■ **Assigned task**
Each line of the data below holding the word "ankle" must be copied.

Per-instance keypoint data
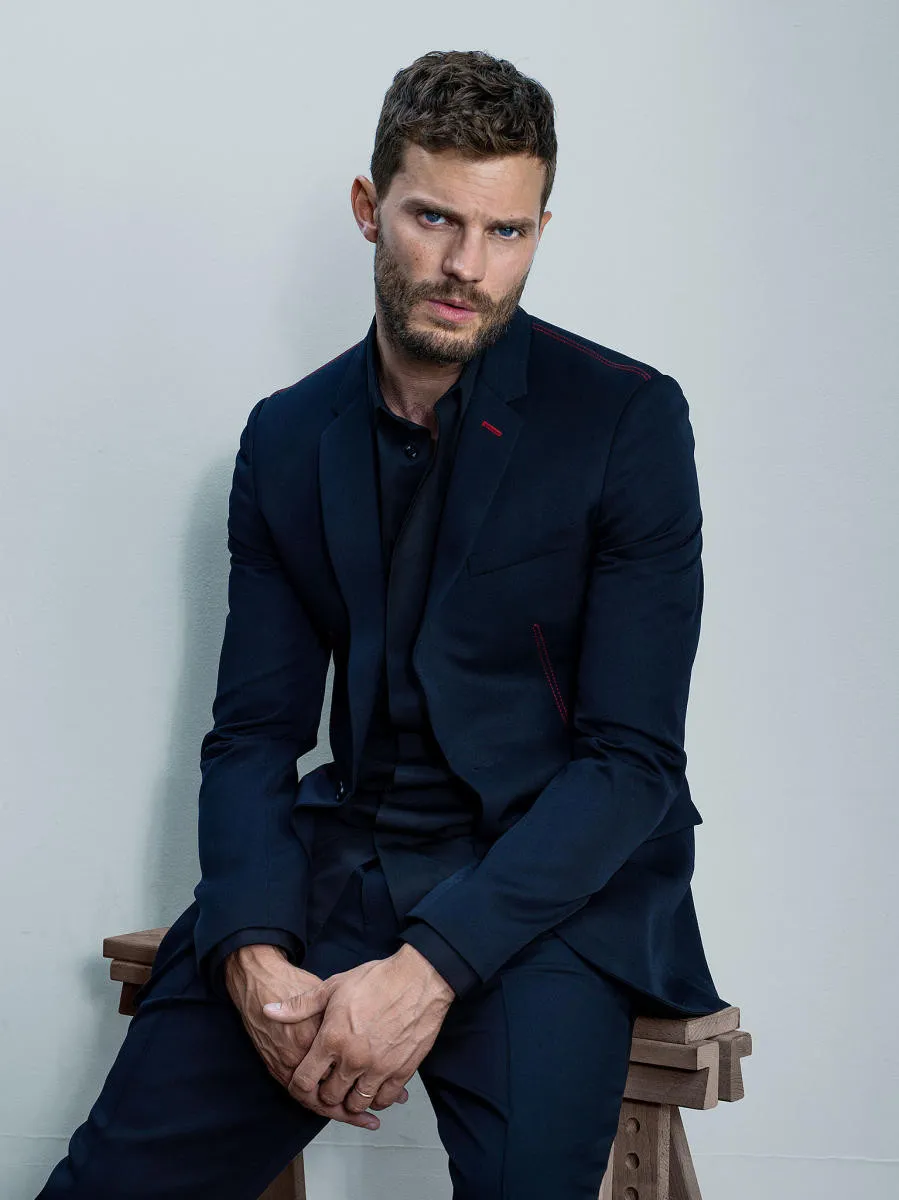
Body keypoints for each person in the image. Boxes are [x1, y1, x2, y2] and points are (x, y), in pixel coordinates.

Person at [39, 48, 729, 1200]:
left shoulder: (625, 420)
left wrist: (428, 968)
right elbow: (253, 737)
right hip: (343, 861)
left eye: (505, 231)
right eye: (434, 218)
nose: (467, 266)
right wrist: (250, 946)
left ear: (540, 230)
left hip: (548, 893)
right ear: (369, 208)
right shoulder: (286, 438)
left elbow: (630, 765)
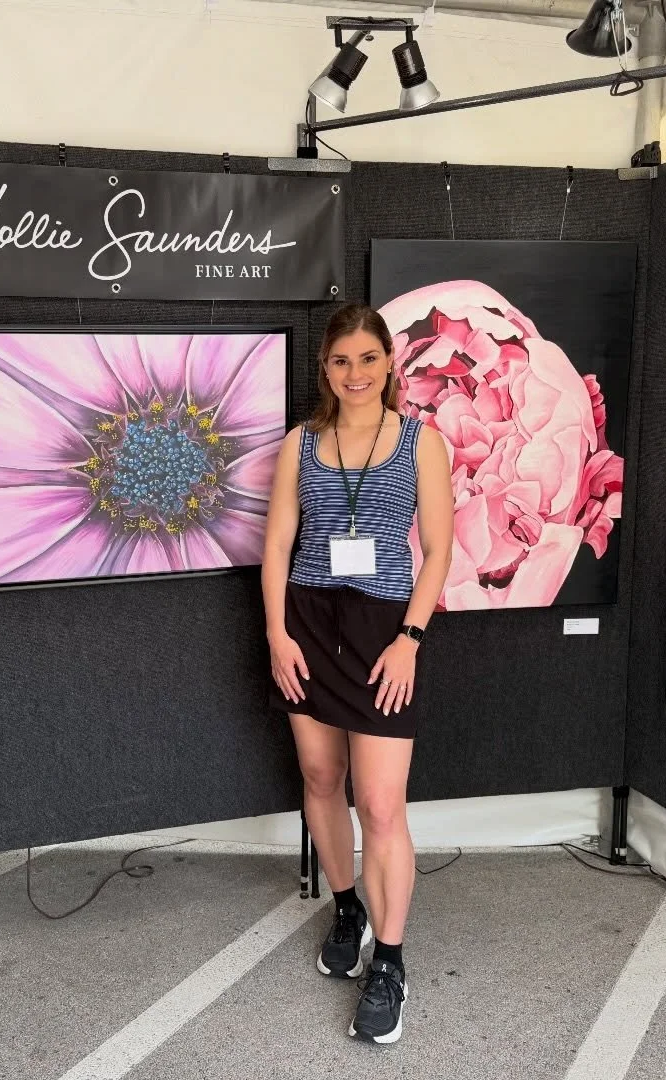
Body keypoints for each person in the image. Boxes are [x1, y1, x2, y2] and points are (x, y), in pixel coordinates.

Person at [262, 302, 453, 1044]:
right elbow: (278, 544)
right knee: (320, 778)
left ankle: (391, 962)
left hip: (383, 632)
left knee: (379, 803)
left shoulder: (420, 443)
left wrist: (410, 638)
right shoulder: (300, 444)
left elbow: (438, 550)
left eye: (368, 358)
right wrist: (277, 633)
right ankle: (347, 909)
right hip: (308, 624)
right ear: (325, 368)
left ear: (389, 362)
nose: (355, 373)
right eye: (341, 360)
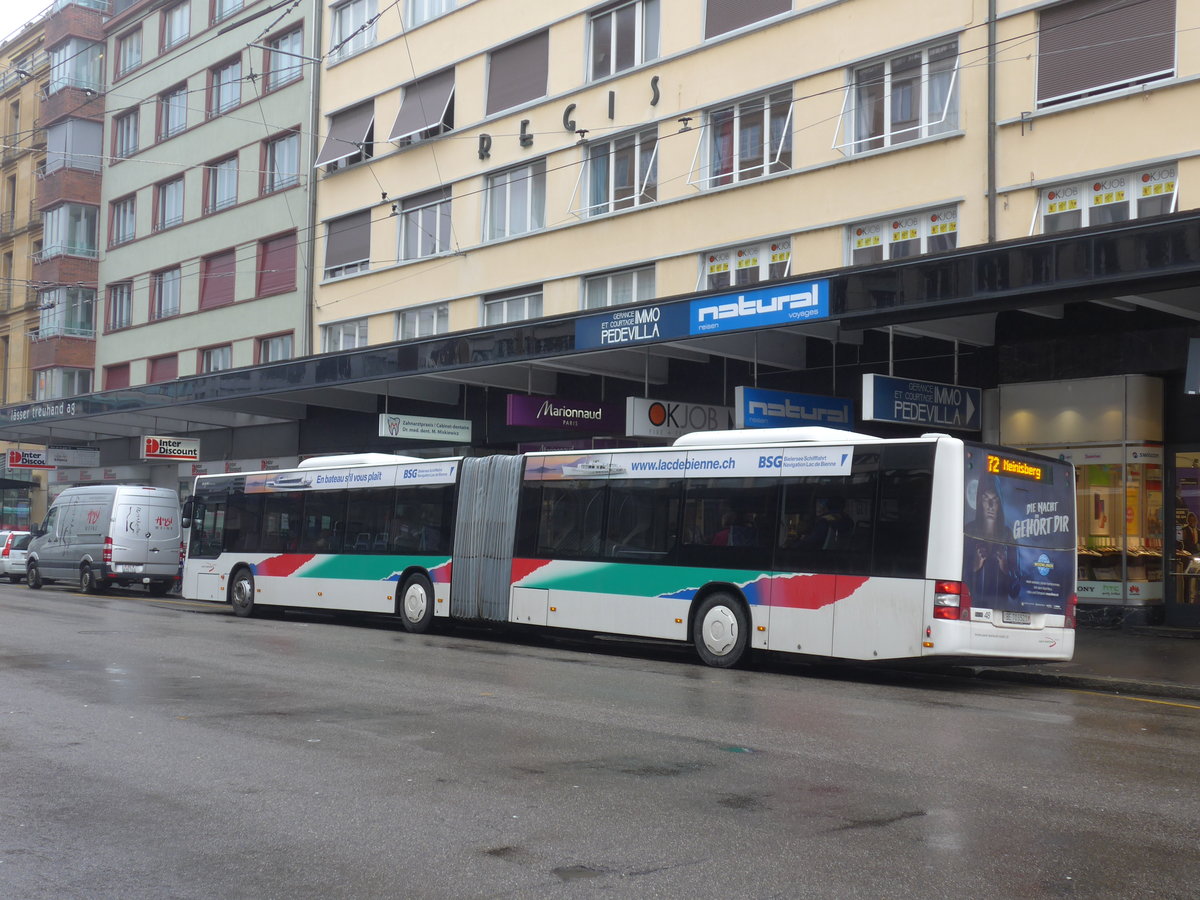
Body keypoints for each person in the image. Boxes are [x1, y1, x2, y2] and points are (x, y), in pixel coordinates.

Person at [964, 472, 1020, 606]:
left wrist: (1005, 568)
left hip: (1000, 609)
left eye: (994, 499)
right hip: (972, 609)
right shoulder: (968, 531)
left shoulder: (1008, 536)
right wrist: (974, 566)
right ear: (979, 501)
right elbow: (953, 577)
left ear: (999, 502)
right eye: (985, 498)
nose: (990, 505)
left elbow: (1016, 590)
==
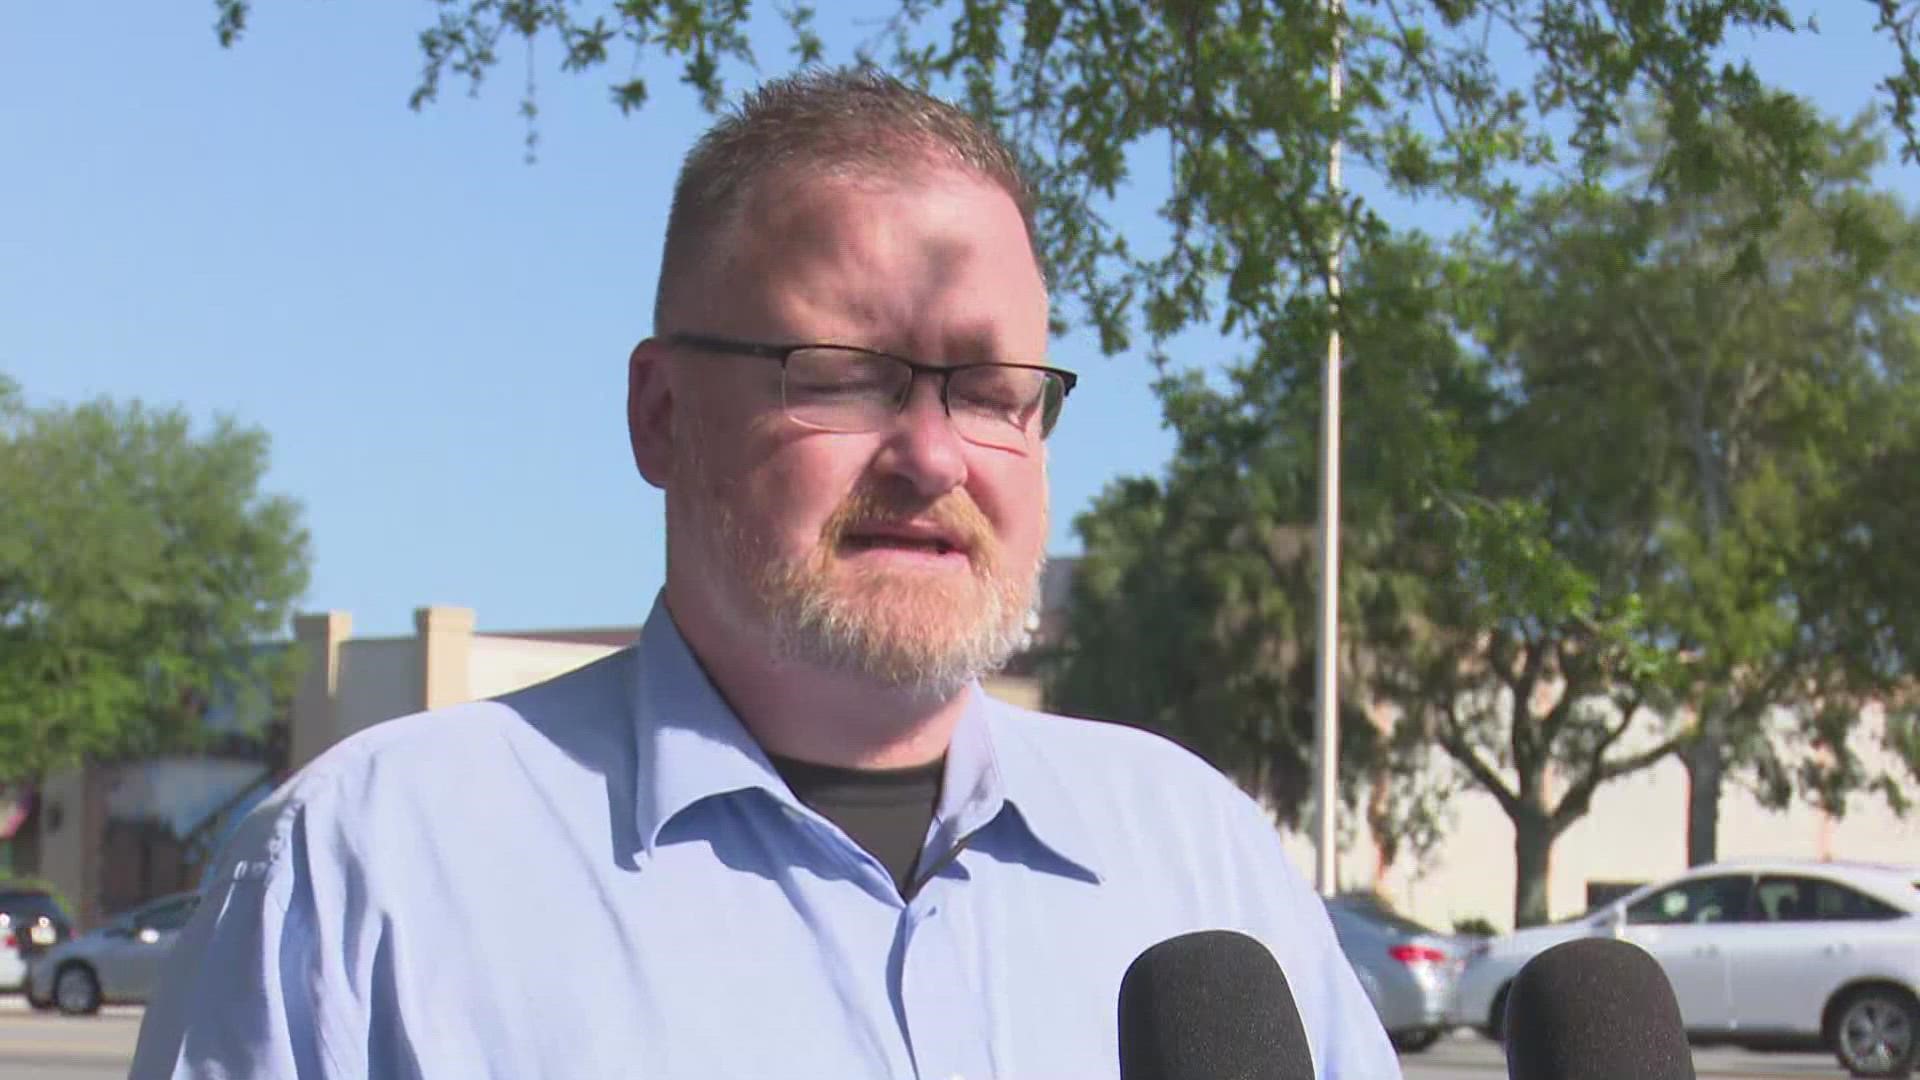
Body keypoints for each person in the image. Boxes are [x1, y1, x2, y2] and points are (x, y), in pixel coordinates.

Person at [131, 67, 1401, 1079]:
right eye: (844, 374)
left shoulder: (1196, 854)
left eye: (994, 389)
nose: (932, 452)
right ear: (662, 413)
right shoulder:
--
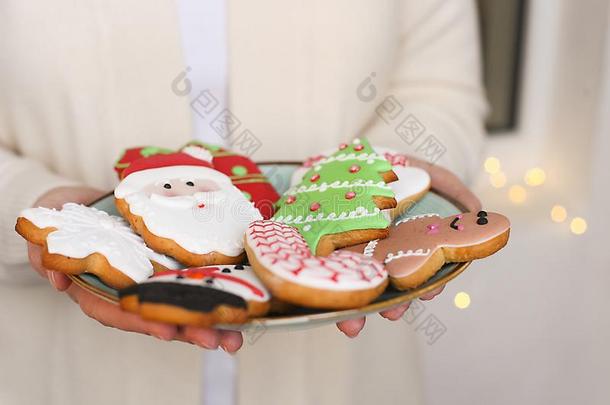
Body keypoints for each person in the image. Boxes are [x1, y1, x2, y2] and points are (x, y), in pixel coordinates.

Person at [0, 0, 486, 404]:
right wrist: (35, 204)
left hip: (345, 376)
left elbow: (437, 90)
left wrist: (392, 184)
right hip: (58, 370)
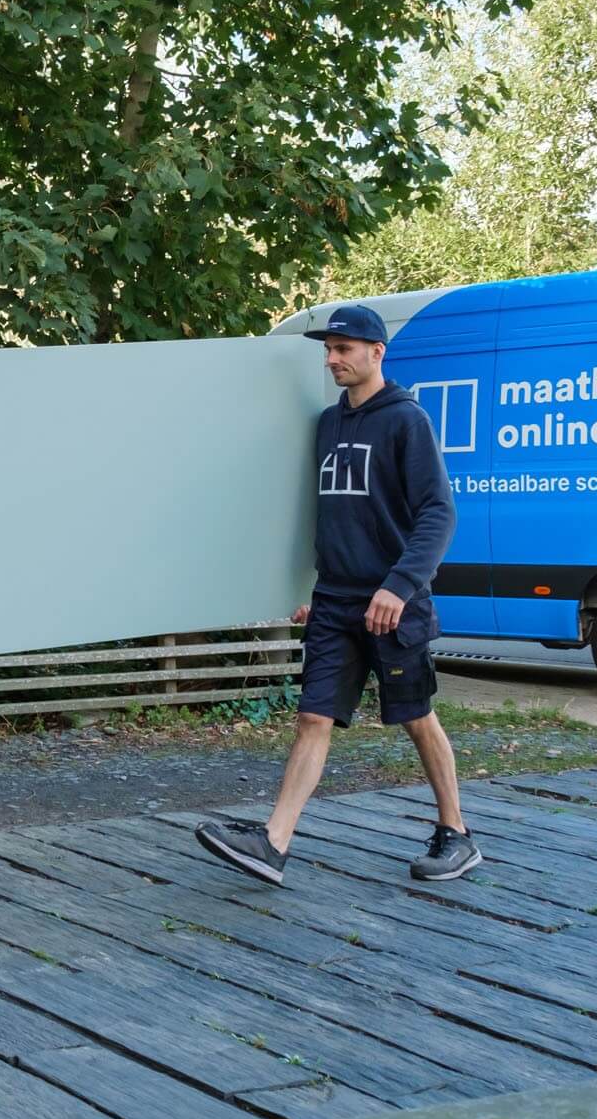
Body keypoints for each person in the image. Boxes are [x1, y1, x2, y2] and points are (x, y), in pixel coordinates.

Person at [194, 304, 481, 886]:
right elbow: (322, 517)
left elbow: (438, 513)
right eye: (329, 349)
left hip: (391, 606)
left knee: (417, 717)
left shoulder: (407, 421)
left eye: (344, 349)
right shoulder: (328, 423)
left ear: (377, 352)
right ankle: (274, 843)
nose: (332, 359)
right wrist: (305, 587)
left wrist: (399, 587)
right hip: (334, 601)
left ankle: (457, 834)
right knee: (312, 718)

■ **Exercise output**
left ankle: (391, 962)
right ankle: (347, 909)
right ankle: (274, 843)
left ankle: (457, 834)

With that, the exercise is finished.